## PROVIDED DATA
■ ■ ■ ■ ■

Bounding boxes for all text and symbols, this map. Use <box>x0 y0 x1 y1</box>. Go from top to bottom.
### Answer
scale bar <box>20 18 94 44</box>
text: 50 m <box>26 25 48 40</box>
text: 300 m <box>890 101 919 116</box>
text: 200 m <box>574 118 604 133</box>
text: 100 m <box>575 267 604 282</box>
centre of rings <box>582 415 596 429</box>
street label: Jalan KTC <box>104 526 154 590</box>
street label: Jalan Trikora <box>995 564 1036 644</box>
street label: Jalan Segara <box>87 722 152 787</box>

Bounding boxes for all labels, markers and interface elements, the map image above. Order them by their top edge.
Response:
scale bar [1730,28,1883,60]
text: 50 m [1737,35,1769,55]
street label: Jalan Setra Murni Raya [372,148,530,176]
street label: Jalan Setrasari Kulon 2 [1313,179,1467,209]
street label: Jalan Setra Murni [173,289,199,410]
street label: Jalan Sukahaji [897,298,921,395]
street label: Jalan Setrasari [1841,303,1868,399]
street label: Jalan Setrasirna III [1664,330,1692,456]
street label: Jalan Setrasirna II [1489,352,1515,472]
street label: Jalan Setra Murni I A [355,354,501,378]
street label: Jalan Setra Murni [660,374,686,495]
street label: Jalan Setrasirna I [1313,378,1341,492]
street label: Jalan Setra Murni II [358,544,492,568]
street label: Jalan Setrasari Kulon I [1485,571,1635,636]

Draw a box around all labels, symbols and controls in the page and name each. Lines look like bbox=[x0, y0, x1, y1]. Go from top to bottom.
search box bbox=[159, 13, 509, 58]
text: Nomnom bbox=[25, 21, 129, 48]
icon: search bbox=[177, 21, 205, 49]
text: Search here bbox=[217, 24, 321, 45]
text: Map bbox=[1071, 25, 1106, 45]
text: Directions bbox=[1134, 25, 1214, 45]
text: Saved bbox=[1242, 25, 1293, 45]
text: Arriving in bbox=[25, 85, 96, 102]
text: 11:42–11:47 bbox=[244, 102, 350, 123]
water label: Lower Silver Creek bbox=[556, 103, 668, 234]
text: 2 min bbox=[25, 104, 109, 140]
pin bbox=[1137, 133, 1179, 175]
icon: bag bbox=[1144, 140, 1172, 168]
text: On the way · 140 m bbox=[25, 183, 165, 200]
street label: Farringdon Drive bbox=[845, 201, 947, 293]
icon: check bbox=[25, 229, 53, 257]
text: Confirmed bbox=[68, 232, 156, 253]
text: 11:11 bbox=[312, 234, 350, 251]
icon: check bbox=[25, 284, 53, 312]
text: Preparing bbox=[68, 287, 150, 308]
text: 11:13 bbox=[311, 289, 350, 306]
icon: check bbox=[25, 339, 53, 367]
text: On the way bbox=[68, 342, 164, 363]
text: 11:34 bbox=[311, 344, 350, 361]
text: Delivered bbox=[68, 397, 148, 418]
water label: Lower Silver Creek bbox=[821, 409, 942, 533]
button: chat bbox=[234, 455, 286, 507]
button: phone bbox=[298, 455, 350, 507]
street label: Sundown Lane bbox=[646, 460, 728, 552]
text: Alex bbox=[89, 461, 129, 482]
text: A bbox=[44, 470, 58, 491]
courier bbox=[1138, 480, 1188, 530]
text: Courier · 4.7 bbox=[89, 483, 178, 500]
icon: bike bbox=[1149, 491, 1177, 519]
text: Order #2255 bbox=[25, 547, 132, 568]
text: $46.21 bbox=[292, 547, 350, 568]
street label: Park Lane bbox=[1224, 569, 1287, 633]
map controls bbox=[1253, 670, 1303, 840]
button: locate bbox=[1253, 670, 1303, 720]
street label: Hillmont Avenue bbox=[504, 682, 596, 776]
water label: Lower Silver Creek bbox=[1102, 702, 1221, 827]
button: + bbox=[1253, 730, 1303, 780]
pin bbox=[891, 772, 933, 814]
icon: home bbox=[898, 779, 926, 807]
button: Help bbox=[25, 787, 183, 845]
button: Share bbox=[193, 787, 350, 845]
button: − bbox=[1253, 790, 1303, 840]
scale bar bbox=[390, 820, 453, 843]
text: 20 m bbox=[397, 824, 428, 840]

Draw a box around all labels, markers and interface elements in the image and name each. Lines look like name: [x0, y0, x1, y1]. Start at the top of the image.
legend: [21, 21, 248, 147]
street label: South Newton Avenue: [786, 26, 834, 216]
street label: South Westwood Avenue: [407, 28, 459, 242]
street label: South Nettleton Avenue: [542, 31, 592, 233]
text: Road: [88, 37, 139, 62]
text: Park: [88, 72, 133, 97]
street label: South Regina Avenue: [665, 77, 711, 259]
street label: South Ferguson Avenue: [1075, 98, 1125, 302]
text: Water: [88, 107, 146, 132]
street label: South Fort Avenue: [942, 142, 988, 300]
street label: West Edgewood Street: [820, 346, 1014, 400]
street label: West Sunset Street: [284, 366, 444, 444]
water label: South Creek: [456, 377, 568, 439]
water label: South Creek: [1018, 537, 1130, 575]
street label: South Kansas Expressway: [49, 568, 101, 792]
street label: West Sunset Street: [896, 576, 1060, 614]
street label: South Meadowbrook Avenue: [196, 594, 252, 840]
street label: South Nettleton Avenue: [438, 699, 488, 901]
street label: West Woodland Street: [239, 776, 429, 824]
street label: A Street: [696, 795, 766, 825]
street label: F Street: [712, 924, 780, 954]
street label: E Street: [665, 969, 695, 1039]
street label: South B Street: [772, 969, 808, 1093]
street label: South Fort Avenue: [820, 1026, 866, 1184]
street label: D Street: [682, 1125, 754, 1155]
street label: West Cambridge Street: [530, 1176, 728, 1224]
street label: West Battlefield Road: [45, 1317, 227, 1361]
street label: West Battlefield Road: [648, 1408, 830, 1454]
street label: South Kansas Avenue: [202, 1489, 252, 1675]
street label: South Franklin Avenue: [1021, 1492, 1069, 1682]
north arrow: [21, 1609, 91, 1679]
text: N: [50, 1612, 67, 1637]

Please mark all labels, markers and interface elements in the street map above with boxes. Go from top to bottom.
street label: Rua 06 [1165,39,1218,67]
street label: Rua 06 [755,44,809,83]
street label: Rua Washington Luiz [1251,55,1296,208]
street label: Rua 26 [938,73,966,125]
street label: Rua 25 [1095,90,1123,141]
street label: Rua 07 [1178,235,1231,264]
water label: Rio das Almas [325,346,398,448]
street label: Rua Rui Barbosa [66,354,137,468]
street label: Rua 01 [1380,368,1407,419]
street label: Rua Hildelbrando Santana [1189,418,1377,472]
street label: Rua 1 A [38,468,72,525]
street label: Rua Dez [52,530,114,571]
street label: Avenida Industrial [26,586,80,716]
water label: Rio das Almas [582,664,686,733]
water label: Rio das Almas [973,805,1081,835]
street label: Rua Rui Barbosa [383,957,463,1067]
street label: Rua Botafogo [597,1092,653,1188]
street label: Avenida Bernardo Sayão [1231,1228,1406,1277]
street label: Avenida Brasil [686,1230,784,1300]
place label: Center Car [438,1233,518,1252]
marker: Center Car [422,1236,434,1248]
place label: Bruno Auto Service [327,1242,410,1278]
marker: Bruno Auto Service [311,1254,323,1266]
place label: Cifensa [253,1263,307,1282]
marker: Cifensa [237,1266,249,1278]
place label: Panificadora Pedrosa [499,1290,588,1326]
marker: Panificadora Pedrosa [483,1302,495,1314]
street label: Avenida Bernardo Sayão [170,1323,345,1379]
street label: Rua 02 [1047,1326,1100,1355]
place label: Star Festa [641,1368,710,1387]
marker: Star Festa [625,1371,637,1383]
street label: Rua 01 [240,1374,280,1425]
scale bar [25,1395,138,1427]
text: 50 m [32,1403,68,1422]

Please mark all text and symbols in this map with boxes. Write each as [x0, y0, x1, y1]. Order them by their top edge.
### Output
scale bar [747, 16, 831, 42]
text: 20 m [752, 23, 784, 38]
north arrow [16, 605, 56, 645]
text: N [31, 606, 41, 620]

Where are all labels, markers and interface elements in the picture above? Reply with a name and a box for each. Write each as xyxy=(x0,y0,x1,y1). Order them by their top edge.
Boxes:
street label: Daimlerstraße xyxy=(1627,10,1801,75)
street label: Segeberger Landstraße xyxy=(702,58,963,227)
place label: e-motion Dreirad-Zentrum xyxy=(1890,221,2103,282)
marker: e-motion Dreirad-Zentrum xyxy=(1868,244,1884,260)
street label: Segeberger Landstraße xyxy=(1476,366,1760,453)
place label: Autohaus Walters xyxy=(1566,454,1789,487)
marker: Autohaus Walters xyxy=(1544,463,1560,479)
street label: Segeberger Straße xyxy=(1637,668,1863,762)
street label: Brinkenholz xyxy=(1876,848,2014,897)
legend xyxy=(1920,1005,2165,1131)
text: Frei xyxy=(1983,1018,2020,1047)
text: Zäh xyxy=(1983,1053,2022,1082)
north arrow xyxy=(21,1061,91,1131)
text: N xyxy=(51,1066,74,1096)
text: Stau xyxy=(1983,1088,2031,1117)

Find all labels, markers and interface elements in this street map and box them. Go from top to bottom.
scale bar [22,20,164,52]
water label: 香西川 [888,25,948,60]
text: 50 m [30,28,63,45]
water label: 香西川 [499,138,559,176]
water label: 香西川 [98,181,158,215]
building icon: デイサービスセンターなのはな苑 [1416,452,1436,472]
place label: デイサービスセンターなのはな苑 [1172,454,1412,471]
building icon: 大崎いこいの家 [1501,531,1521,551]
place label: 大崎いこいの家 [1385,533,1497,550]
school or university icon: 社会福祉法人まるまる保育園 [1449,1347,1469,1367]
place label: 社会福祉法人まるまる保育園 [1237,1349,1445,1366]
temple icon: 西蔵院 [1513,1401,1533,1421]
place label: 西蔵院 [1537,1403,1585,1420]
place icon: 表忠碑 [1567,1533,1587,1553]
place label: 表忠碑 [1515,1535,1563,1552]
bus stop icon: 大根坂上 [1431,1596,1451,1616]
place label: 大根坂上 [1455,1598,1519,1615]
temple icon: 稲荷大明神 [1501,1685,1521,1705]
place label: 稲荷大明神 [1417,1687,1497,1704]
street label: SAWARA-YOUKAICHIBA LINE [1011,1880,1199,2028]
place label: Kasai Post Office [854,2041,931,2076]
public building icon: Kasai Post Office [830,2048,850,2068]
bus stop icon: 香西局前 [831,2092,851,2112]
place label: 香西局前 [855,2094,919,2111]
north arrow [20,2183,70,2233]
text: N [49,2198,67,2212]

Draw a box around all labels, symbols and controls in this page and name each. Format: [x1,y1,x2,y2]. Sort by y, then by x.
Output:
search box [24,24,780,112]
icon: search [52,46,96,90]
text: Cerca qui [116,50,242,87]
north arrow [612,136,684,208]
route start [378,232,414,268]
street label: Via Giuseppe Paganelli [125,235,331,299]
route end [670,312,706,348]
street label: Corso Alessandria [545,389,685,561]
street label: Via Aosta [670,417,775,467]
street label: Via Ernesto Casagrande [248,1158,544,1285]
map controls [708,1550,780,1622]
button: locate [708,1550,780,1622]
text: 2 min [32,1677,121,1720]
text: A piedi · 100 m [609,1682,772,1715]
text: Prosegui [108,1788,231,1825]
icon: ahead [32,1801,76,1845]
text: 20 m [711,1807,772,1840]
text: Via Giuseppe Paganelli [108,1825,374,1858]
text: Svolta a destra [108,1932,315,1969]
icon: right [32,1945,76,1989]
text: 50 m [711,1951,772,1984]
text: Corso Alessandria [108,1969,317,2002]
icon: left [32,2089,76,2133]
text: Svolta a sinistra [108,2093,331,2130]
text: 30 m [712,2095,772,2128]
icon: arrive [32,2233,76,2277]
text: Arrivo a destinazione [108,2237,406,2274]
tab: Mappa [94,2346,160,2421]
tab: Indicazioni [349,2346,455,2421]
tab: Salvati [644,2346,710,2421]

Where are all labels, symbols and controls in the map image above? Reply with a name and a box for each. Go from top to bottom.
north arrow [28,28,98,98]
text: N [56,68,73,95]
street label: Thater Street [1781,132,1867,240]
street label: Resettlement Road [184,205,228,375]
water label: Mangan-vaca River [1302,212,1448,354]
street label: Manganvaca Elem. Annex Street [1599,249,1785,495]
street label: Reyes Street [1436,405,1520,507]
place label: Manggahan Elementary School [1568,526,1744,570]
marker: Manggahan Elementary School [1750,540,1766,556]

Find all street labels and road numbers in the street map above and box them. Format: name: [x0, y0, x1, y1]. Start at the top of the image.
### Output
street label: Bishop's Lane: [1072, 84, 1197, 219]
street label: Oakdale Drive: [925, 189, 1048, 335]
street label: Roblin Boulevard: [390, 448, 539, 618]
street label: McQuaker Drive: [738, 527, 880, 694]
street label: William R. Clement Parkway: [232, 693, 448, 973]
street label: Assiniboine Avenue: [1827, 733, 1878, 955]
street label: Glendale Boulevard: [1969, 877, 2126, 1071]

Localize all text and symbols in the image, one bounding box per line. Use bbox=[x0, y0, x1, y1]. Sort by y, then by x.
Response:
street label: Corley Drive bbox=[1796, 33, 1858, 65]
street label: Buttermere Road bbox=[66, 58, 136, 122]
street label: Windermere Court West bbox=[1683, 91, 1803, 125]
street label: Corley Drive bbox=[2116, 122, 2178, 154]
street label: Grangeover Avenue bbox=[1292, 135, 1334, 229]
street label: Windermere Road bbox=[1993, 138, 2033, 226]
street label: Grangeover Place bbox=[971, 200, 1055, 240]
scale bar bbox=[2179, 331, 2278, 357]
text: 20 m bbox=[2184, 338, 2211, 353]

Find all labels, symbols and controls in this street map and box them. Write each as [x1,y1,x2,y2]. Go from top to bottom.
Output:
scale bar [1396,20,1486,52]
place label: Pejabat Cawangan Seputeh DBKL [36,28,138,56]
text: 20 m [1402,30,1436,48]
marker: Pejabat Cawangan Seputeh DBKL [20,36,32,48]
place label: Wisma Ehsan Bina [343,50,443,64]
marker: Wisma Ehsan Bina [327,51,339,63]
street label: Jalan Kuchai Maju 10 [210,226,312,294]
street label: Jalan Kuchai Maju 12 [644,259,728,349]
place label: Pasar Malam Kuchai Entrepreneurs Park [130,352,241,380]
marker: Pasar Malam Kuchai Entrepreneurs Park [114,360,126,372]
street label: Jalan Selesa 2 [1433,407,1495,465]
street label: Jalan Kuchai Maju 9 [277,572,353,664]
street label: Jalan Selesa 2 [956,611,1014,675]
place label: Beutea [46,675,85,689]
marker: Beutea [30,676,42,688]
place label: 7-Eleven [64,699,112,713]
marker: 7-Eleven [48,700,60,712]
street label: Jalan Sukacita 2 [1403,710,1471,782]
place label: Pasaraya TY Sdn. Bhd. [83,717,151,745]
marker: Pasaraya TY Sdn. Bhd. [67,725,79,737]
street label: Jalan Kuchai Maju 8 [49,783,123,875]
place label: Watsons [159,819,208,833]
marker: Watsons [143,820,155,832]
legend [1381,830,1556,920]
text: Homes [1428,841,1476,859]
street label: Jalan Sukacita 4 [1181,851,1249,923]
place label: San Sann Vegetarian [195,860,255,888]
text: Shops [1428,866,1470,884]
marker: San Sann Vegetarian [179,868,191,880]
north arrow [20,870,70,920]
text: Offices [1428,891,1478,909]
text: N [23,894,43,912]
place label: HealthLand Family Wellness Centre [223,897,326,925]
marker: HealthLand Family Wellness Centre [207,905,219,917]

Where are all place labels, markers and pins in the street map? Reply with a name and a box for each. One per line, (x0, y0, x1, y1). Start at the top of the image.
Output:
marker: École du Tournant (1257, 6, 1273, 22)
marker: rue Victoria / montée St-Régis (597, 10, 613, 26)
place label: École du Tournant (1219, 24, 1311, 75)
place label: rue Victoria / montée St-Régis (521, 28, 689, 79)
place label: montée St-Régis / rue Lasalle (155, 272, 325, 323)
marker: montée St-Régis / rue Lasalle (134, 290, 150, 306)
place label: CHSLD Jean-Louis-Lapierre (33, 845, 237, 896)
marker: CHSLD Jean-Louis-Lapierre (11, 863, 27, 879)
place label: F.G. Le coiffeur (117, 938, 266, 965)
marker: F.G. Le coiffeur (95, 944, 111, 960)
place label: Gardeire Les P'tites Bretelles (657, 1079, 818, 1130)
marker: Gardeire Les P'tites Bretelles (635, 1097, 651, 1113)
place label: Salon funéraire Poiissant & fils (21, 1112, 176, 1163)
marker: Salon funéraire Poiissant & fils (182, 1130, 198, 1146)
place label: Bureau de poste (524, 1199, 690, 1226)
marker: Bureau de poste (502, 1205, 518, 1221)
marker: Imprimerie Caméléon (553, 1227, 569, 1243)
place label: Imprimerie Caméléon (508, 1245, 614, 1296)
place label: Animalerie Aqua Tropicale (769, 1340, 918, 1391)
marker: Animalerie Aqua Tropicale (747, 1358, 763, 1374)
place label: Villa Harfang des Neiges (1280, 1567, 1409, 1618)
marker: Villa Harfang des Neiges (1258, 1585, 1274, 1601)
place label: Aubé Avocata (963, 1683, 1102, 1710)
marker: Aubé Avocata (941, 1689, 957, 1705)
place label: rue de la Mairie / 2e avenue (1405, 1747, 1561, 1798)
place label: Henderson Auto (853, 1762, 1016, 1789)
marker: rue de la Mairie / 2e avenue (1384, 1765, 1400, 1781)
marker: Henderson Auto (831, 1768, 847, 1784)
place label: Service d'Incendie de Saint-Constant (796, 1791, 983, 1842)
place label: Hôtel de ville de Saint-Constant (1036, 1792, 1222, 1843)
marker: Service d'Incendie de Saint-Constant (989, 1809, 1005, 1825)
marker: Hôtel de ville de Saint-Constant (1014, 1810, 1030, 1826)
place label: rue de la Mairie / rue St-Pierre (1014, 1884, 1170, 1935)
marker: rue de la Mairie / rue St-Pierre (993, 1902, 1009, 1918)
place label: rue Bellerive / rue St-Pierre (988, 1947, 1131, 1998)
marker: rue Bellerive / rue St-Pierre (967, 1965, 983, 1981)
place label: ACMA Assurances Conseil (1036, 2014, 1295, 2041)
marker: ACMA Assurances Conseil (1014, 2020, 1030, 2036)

■ ■ ■ ■ ■

## EXERCISE DETAILS
Once you have located every line with the word "Avenida" in the material above, list those lines.

## SOLVED EXERCISE
street label: Avenida Industrial [26,586,80,716]
street label: Avenida Bernardo Sayão [1231,1228,1406,1277]
street label: Avenida Brasil [686,1230,784,1300]
street label: Avenida Bernardo Sayão [170,1323,345,1379]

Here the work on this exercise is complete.